WHAT IS NEEDED >> Your output should be the lines from the one with "instituut / kolledž" through the last line of the records below, exactly as written, minus the pictures.

DATA EXCERPTS >>
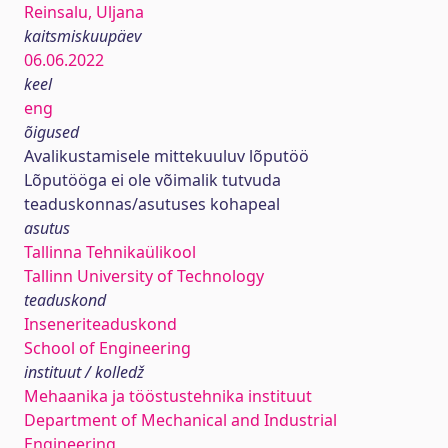
Reinsalu, Uljana
kaitsmiskuupäev
06.06.2022
keel
eng
õigused
Avalikustamisele mittekuuluv lõputöö
Lõputööga ei ole võimalik tutvuda
teaduskonnas/asutuses kohapeal
asutus
Tallinna Tehnikaülikool
Tallinn University of Technology
teaduskond
Inseneriteaduskond
School of Engineering
instituut / kolledž
Mehaanika ja tööstustehnika instituut
Department of Mechanical and Industrial
Engineering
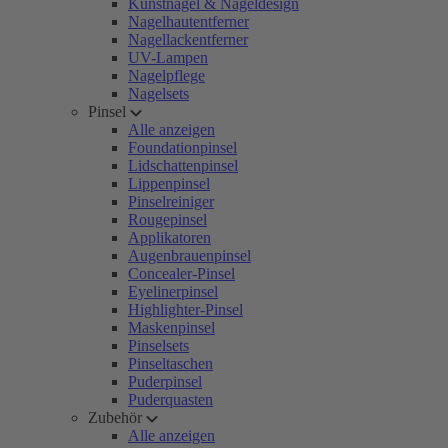
Kunstnägel & Nageldesign
Nagelhautentferner
Nagellackentferner
UV-Lampen
Nagelpflege
Nagelsets
Pinsel
Alle anzeigen
Foundationpinsel
Lidschattenpinsel
Lippenpinsel
Pinselreiniger
Rougepinsel
Applikatoren
Augenbrauenpinsel
Concealer-Pinsel
Eyelinerpinsel
Highlighter-Pinsel
Maskenpinsel
Pinselsets
Pinseltaschen
Puderpinsel
Puderquasten
Zubehör
Alle anzeigen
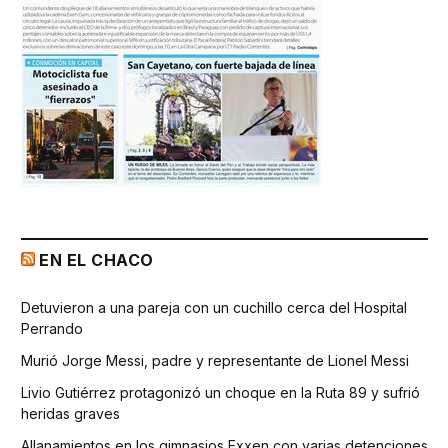
EN EL CHACO
Detuvieron a una pareja con un cuchillo cerca del Hospital
Perrando
Murió Jorge Messi, padre y representante de Lionel Messi
Livio Gutiérrez protagonizó un choque en la Ruta 89 y sufrió
heridas graves
Allanamientos en los gimnasios Exxen con varias detenciones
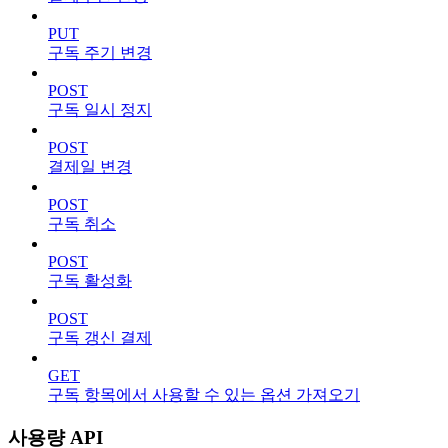
PUT
구독 주기 변경
POST
구독 일시 정지
POST
결제일 변경
POST
구독 취소
POST
구독 활성화
POST
구독 갱신 결제
GET
구독 항목에서 사용할 수 있는 옵션 가져오기
사용량 API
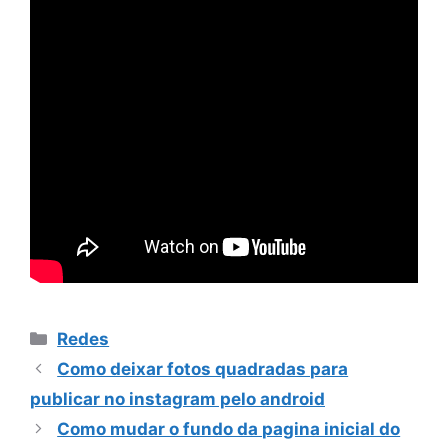
Categorias
Redes
Como deixar fotos quadradas para
publicar no instagram pelo android
Como mudar o fundo da pagina inicial do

PROBLEM SOLUTION >>
instituut / kolledž
Mehaanika ja tööstustehnika instituut
Department of Mechanical and Industrial
Engineering
Kunstnägel & Nageldesign
Nagelhautentferner
Nagellackentferner
UV-Lampen
Nagelpflege
Nagelsets
Pinsel
Alle anzeigen
Foundationpinsel
Lidschattenpinsel
Lippenpinsel
Pinselreiniger
Rougepinsel
Applikatoren
Augenbrauenpinsel
Concealer-Pinsel
Eyelinerpinsel
Highlighter-Pinsel
Maskenpinsel
Pinselsets
Pinseltaschen
Puderpinsel
Puderquasten
Zubehör
Alle anzeigen
EN EL CHACO
Detuvieron a una pareja con un cuchillo cerca del Hospital
Perrando
Murió Jorge Messi, padre y representante de Lionel Messi
Livio Gutiérrez protagonizó un choque en la Ruta 89 y sufrió
heridas graves
Allanamientos en los gimnasios Exxen con varias detenciones
PUT
구독 주기 변경
POST
구독 일시 정지
POST
결제일 변경
POST
구독 취소
POST
구독 활성화
POST
구독 갱신 결제
GET
구독 항목에서 사용할 수 있는 옵션 가져오기
사용량 API
Categorias
Redes
Como deixar fotos quadradas para
publicar no instagram pelo android
Como mudar o fundo da pagina inicial do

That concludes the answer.